Exercise goal ▸
Wherever a line in the data holds the word "operate", pull that line out.

=-=-=

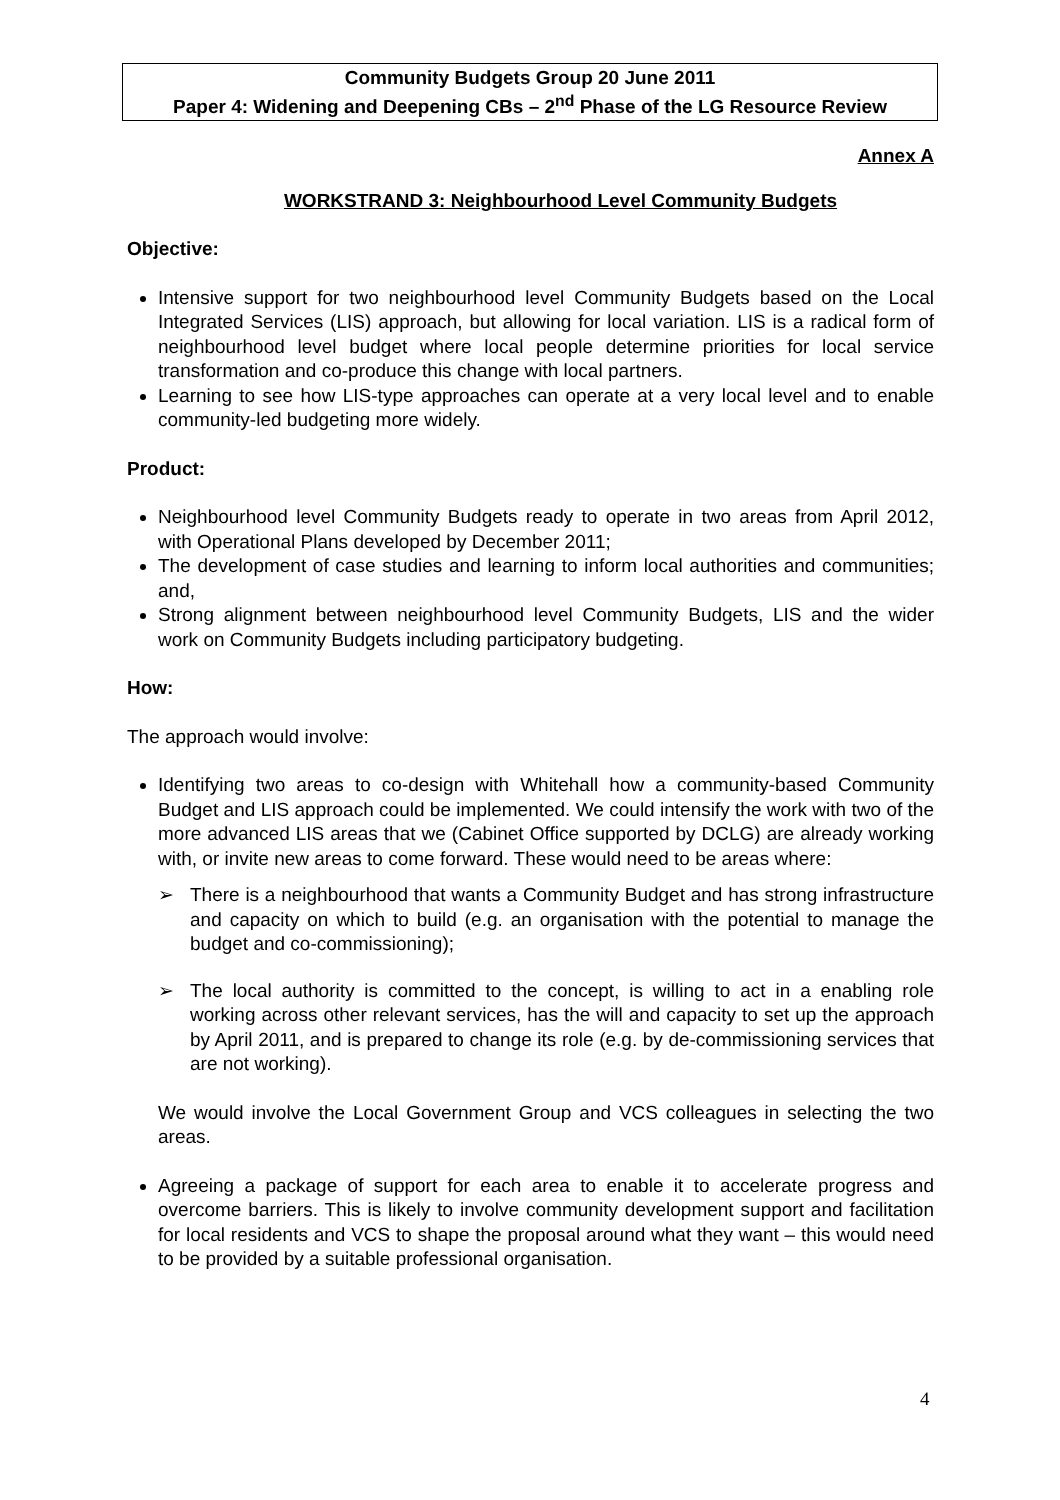Community Budgets Group 20 June 2011
Paper 4: Widening and Deepening CBs – 2<sup>nd</sup> Phase of the LG Resource Review
Annex A
WORKSTRAND 3: Neighbourhood Level Community Budgets
Objective:
Intensive support for two neighbourhood level Community Budgets based on the Local Integrated Services (LIS) approach, but allowing for local variation. LIS is a radical form of neighbourhood level budget where local people determine priorities for local service transformation and co-produce this change with local partners.
Learning to see how LIS-type approaches can operate at a very local level and to enable community-led budgeting more widely.
Product:
Neighbourhood level Community Budgets ready to operate in two areas from April 2012, with Operational Plans developed by December 2011;
The development of case studies and learning to inform local authorities and communities; and,
Strong alignment between neighbourhood level Community Budgets, LIS and the wider work on Community Budgets including participatory budgeting.
How:
The approach would involve:
Identifying two areas to co-design with Whitehall how a community-based Community Budget and LIS approach could be implemented. We could intensify the work with two of the more advanced LIS areas that we (Cabinet Office supported by DCLG) are already working with, or invite new areas to come forward. These would need to be areas where:
➢ There is a neighbourhood that wants a Community Budget and has strong infrastructure and capacity on which to build (e.g. an organisation with the potential to manage the budget and co-commissioning);
➢ The local authority is committed to the concept, is willing to act in a enabling role working across other relevant services, has the will and capacity to set up the approach by April 2011, and is prepared to change its role (e.g. by de-commissioning services that are not working).
We would involve the Local Government Group and VCS colleagues in selecting the two areas.
Agreeing a package of support for each area to enable it to accelerate progress and overcome barriers. This is likely to involve community development support and facilitation for local residents and VCS to shape the proposal around what they want – this would need to be provided by a suitable professional organisation.
4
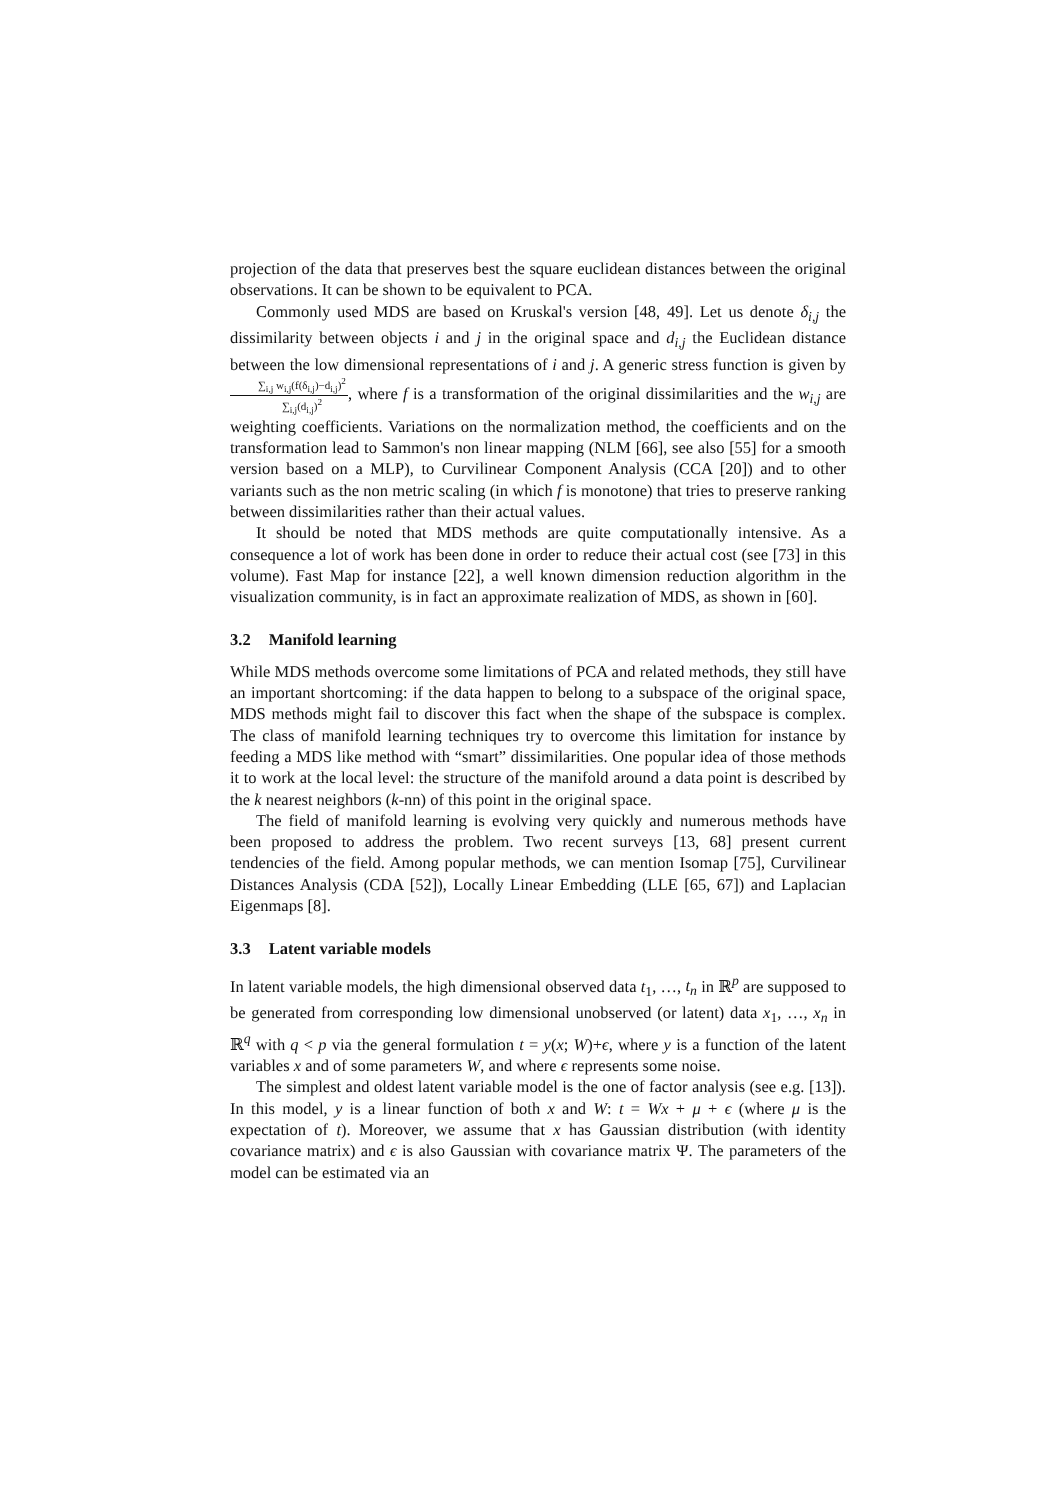projection of the data that preserves best the square euclidean distances between the original observations. It can be shown to be equivalent to PCA.
Commonly used MDS are based on Kruskal's version [48, 49]. Let us denote δ<sub>i,j</sub> the dissimilarity between objects i and j in the original space and d<sub>i,j</sub> the Euclidean distance between the low dimensional representations of i and j. A generic stress function is given by ∑<sub>i,j</sub> w<sub>i,j</sub>(f(δ<sub>i,j</sub>)−d<sub>i,j</sub>)<sup>2</sup> ∑<sub>i,j</sub>(d<sub>i,j</sub>)<sup>2</sup>, where f is a transformation of the original dissimilarities and the w<sub>i,j</sub> are weighting coefficients. Variations on the normalization method, the coefficients and on the transformation lead to Sammon's non linear mapping (NLM [66], see also [55] for a smooth version based on a MLP), to Curvilinear Component Analysis (CCA [20]) and to other variants such as the non metric scaling (in which f is monotone) that tries to preserve ranking between dissimilarities rather than their actual values.
It should be noted that MDS methods are quite computationally intensive. As a consequence a lot of work has been done in order to reduce their actual cost (see [73] in this volume). Fast Map for instance [22], a well known dimension reduction algorithm in the visualization community, is in fact an approximate realization of MDS, as shown in [60].
3.2 Manifold learning
While MDS methods overcome some limitations of PCA and related methods, they still have an important shortcoming: if the data happen to belong to a subspace of the original space, MDS methods might fail to discover this fact when the shape of the subspace is complex. The class of manifold learning techniques try to overcome this limitation for instance by feeding a MDS like method with “smart” dissimilarities. One popular idea of those methods it to work at the local level: the structure of the manifold around a data point is described by the k nearest neighbors (k-nn) of this point in the original space.
The field of manifold learning is evolving very quickly and numerous methods have been proposed to address the problem. Two recent surveys [13, 68] present current tendencies of the field. Among popular methods, we can mention Isomap [75], Curvilinear Distances Analysis (CDA [52]), Locally Linear Embedding (LLE [65, 67]) and Laplacian Eigenmaps [8].
3.3 Latent variable models
In latent variable models, the high dimensional observed data t<sub>1</sub>, …, t<sub>n</sub> in ℝ<sup>p</sup> are supposed to be generated from corresponding low dimensional unobserved (or latent) data x<sub>1</sub>, …, x<sub>n</sub> in ℝ<sup>q</sup> with q < p via the general formulation t = y(x; W)+ϵ, where y is a function of the latent variables x and of some parameters W, and where ϵ represents some noise.
The simplest and oldest latent variable model is the one of factor analysis (see e.g. [13]). In this model, y is a linear function of both x and W: t = Wx + μ + ϵ (where μ is the expectation of t). Moreover, we assume that x has Gaussian distribution (with identity covariance matrix) and ϵ is also Gaussian with covariance matrix Ψ. The parameters of the model can be estimated via an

=-=-=

Your response ▸
Learning to see how LIS-type approaches can operate at a very local level and to enable community-led budgeting more widely.
Neighbourhood level Community Budgets ready to operate in two areas from April 2012, with Operational Plans developed by December 2011;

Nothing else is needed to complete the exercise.